The overwhelming majority of hospitals will not admit mistakes to patients if there is little chance of patients finding out, and may not even discuss the mistakes after the patients do find out. Of course, hospitals do this to fend off the threat of lawsuits.

Yet Dr. Steven Kramm, former chief of staff at the VA hospital in Lexington, Kentucky, argues that the opposite approach might be best from everybody's perspective. A PowerPoint file of Dr. Kramm's report entitled "Victim Compensation Without Litigation--the Lexington Experience" can be found on the SorryWorks website. To find it, scroll down and click on the link that says "Download."

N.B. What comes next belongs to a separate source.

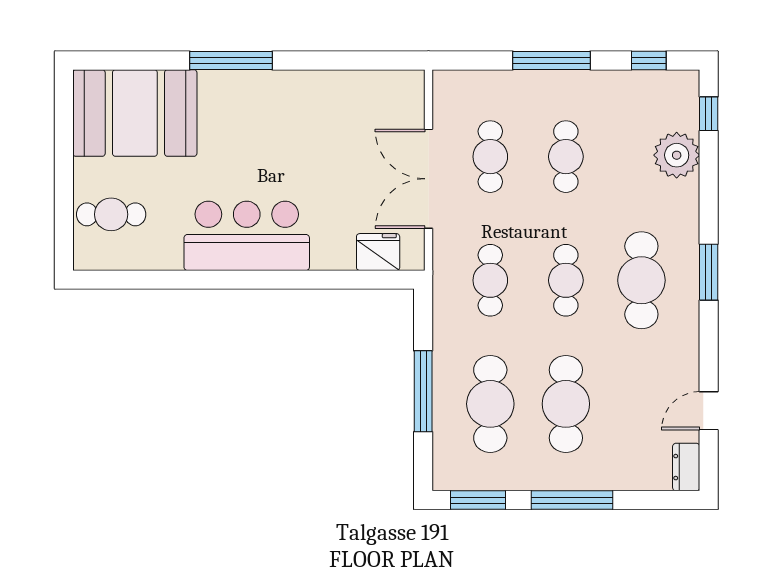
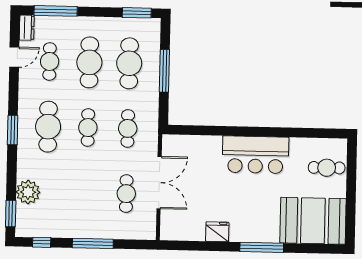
window: (709, 114) -> (11, 214), width x1.50
cafe table: (566, 157) -> (50, 61), moved
fridge: (378, 252) -> (217, 232), moved, turned 180
window: (572, 500) -> (56, 11), moved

Some of the key points of Dr. Kramm's assessment:

-As mentioned above, most hospitals say nothing to patients if something has gone wrong. If the patient does know and wants compensation, the hospital takes the same action regardless of whether it is at fault or not. That action often involves cutting off all contact with the patient; even where this is not the case, the patient is usually kept at a distance and given little information. (Slides 3-4)

-From 1987 onwards, the Lexington VA took the opposite approach and offered full disclosure even when the patient did not know anything had gone wrong.

-The process involved practitioners and administrators identifying cases where compensation might be justified, discussing the possibility of disclosure in those cases together, and finally making the disclosure to the patient with a presentation of compensation options. The hospital would also suggest that the patient might retain an attorney, as this would prevent the patient from having "buyer's remorse" or feeling cheated. (Slides 9-11)

-The result was that, from 1987 to 2003, the single largest payment made by the Lexington VA was $341, 000 for a wrongful death case and the average settlement was $16,000. They negotiated over 170 settlements and took only three cases to trial, out of which they lost two and won one. (Slide 15)

-By contrast, the mean malpractice judgment for VAs across the nation in 2000 was $413,000, the mean pre-trial settlement was $98,000 and the mean at-trial settlement $248,165.

-The overall mean payment for Lexington (regardless of whether the case was settled or went to trial) was $36,000 as of 2000.

Clearly, Lexington comes out as the financial winner, in addition to having a policy that gives more consideration to accountability and sympathy.